### Web page edit records
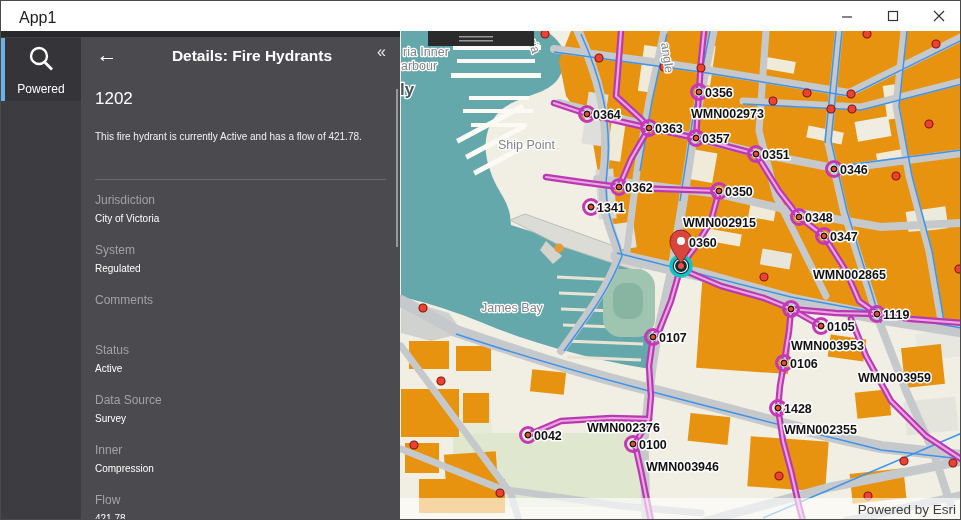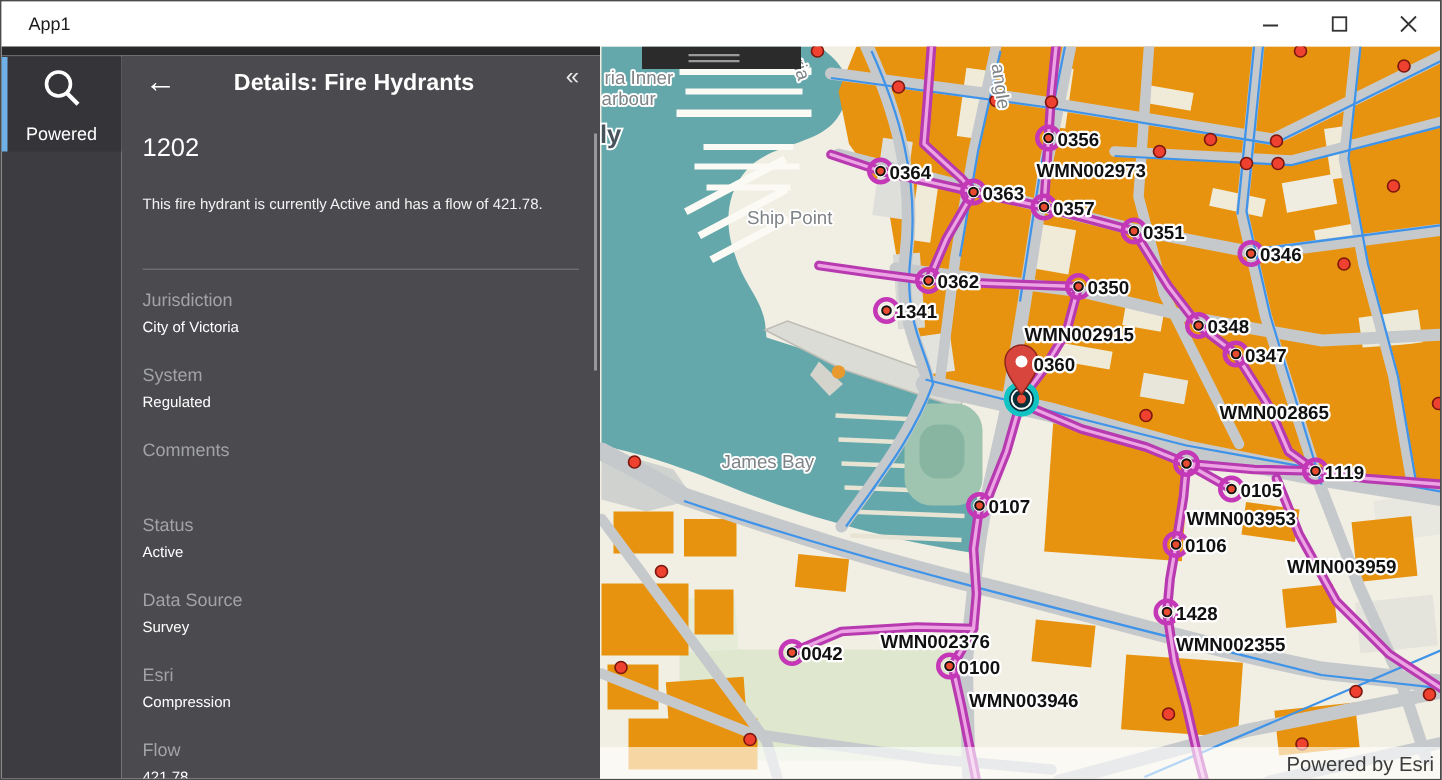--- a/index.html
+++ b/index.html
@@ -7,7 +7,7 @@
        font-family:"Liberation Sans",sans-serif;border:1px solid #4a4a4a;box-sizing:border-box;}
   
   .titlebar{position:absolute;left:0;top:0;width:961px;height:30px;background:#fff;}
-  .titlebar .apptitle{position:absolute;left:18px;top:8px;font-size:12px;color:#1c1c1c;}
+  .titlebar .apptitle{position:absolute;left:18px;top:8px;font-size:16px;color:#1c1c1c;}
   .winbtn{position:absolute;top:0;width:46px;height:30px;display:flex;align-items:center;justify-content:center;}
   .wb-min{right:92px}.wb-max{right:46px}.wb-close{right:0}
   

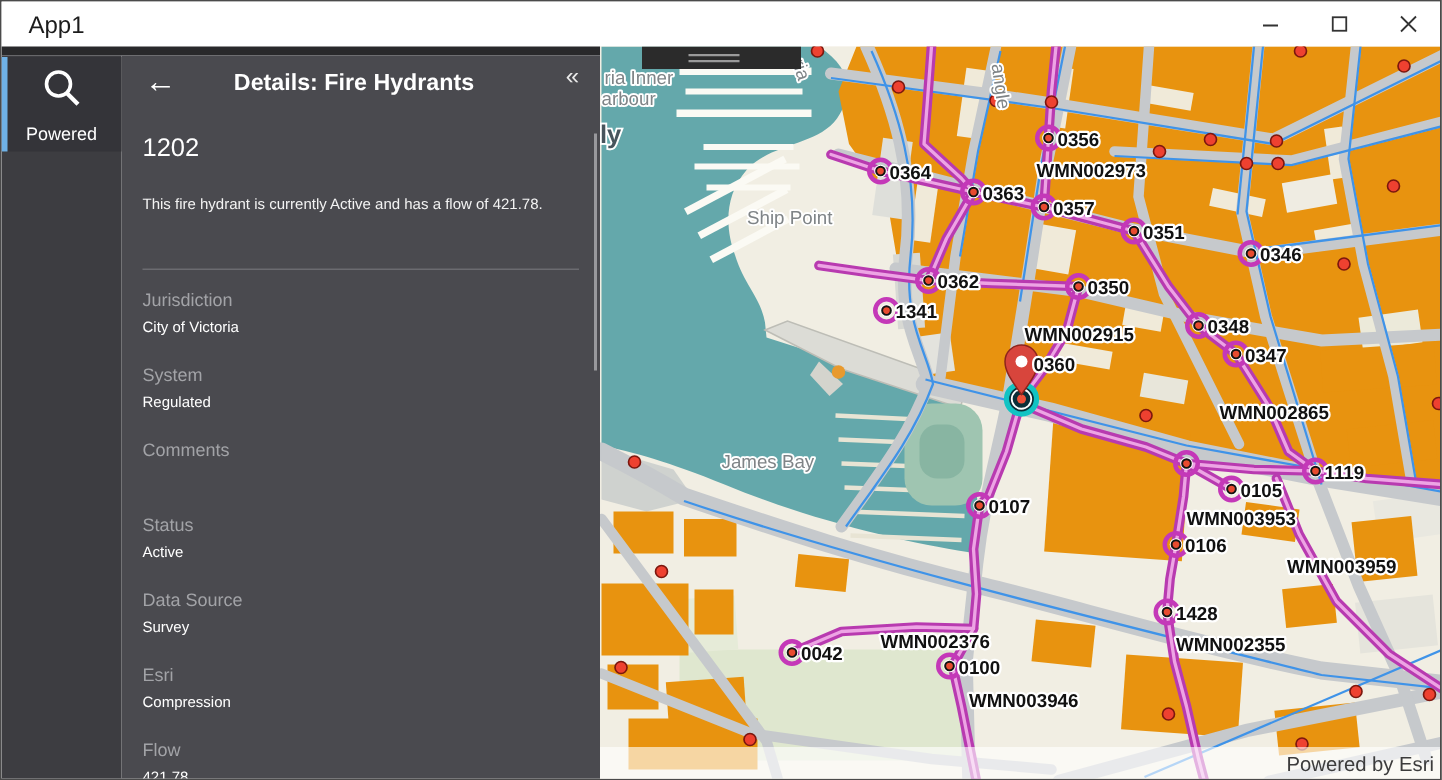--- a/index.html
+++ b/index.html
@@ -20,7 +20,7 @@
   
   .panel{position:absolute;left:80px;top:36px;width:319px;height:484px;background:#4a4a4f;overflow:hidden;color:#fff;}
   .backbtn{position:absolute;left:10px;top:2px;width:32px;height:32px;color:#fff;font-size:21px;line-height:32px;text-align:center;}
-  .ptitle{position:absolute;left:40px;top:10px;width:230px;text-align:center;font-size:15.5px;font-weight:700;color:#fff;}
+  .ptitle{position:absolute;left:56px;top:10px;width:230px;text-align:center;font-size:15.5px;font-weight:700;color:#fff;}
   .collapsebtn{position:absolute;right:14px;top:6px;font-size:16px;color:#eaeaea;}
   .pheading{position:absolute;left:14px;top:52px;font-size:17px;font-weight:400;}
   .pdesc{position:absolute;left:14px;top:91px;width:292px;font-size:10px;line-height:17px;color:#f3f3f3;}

### Instructions to follow
Scan the entries above for the word "titlebar" and collect each line holding it.

### Response for this exercise
   .titlebar{position:absolute;left:0;top:0;width:961px;height:30px;background:#fff;}
-  .titlebar .apptitle{position:absolute;left:18px;top:8px;font-size:12px;color:#1c1c1c;}
+  .titlebar .apptitle{position:absolute;left:18px;top:8px;font-size:16px;color:#1c1c1c;}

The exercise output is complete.